Question

The points on the curve \( y^2 = x + \sin x \) at which the normal is parallel to the Y-axis lie on

• A. a line parallel to Y-axis
• B. a circle with centre at origin
• C. a parabola
• D. a pair of lines bisecting the angle between the coordinate axes

Hint:

The normal to a curve is parallel to the Y-axis when its slope is undefined, which means the slope of the tangent is zero. Find the derivative \( \frac{dy}{dx} \) and set \( \frac{dx}{dy} = 0 \).

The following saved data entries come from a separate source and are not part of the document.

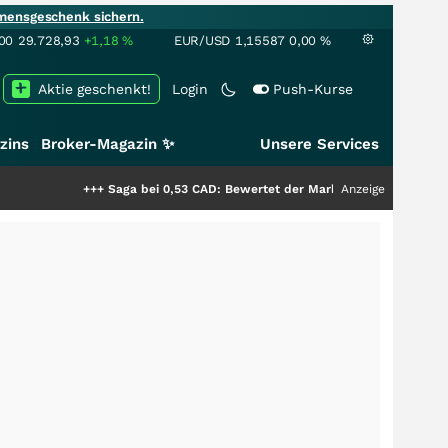
mensgeschenk sichern.
00
29.728,93
+1,18
%
EUR/USD
1,15587
0,00
%
Aktie geschenkt!
Login
Push-Kurse
zins
Broker-Magazin ✨
Unsere Services
+++
Saga bei 0,53 CAD: Bewertet der Markt noch immer nur die Hälfte der
Anzeige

Use this condition along with the equation of the curve to find the relationship between \( x \) and \( y \) for the points where the normal is parallel to the Y-axis.

Answer 1

The Correct Option is C

The equation of the curve is \( y^2 = x + \sin x \).
Differentiating with respect to \( x \): $$ 2y \frac{dy}{dx} = 1 + \cos x $$ The slope of the tangent is \( m_T = \frac{dy}{dx} = \frac{1 + \cos x}{2y} \).
The slope of the normal is \( m_N = -\frac{1}{m_T} = -\frac{2y}{1 + \cos x} \).
If the normal is parallel to the Y-axis, its slope is undefined.
This means the denominator of \( m_N \) must be zero, and the numerator must be non-zero.
$$ 1 + \cos x = 0 \implies \cos x = -1 $$ This occurs when \( x = (2n + 1)\pi \), where \( n \) is an integer.
At these values of \( x \), the numerator of \( m_N \) is \( -2y \).
For the slope to be undefined, \( y \) must be non-zero.
Now, substitute \( \cos x = -1 \) into the equation of the curve \( y^2 = x + \sin x \): $$ y^2 = (2n + 1)\pi + \sin((2n + 1)\pi) $$ Since \( \sin((2n + 1)\pi) = 0 \), we have: $$ y^2 = (2n + 1)\pi $$ The points at which the normal is parallel to the Y-axis satisfy \( x = (2n + 1)\pi \) and \( y^2 = (2n + 1)\pi \).
Substituting \( x \) for \( (2n + 1)\pi \) in the second equation, we get \( y^2 = x \).
This is the equation of a parabola with its vertex at the origin and axis along the X-axis.
The points lie on the curve \( y^2 = x \), which is a parabola.